I got out of the car and stretched; my right leg was numb. Wylie climbed out of the van and waved at me as Angus and Gerald disappeared into the darkness. I walked back down the road and looked up at the sky—it was a true New Mexico black, flecked with bright stars. There was just enough light to limn the contours of the desert below, indeterminate and lovely. The land rose and fell like breath. I sat down on a long flat rock. Outlined around me, somewhere between object and shadow, were cacti and boulders and squat juniper scrub. I could feel the edge of a chill in the air.
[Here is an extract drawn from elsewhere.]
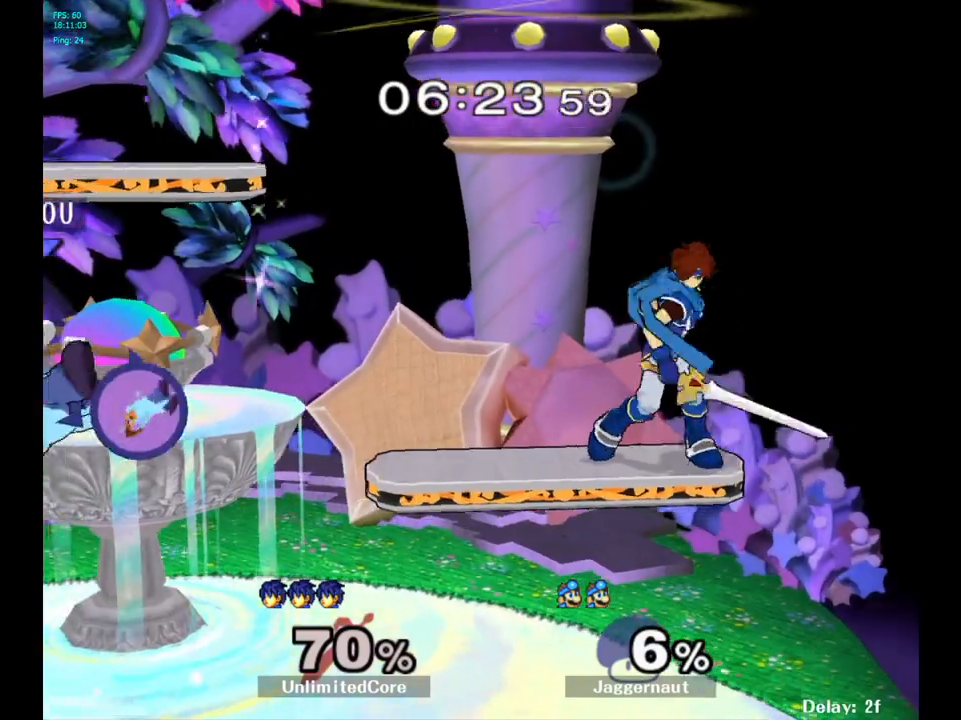
{"buttons": [], "left_stick": "center", "right_stick": "center", "events": [[133, "left_stick", "right"], [267, "Y", "down"], [317, "Y", "up"], [500, "left_stick", "center"]]}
From above I heard the murmur of voices and the flat scuffle of shoes, and moments later Angus and Gerald came walking slowly toward me, their heads swaying together rhythmically as if they belonged to a single animal. Angus was talking, but I couldn't make out the words. “Ache back,” I thought I heard him say, not once but twice, and I wondered what language or code he was speaking. Gerald wasn't saying anything at all. I knew they couldn't see me, so I coughed.

“Well, hello there,” Angus said. “You remember Gerald.”

“Hello, Gerald.”

“Wylie's sister,” Gerald said flatly.

“That would be me,” I said. He turned around and walked back to the house. “He's so gracious,” I said to Angus.

“I know it.” He sat down next to me on the rock, and I moved over to a less smooth and comfortable part, resenting him and trying not to, our hips pressed close together. I have slept with this ragged, red-haired person, I thought,
multiple
times.
His freckled skin was practically glowing in the dark desert night. An owl hooted in the quiet. Angus put his hand on my knee, then turned and kissed me full on the lips. It was a fine kiss; there was nothing wrong with it; but it was not what it had been at the beginning of the summer. Somehow, and so soon—a fact that burst sadly inside me—I had gotten used to Angus Beam. I pulled my head away and stared down at the ground as he put his arm around me.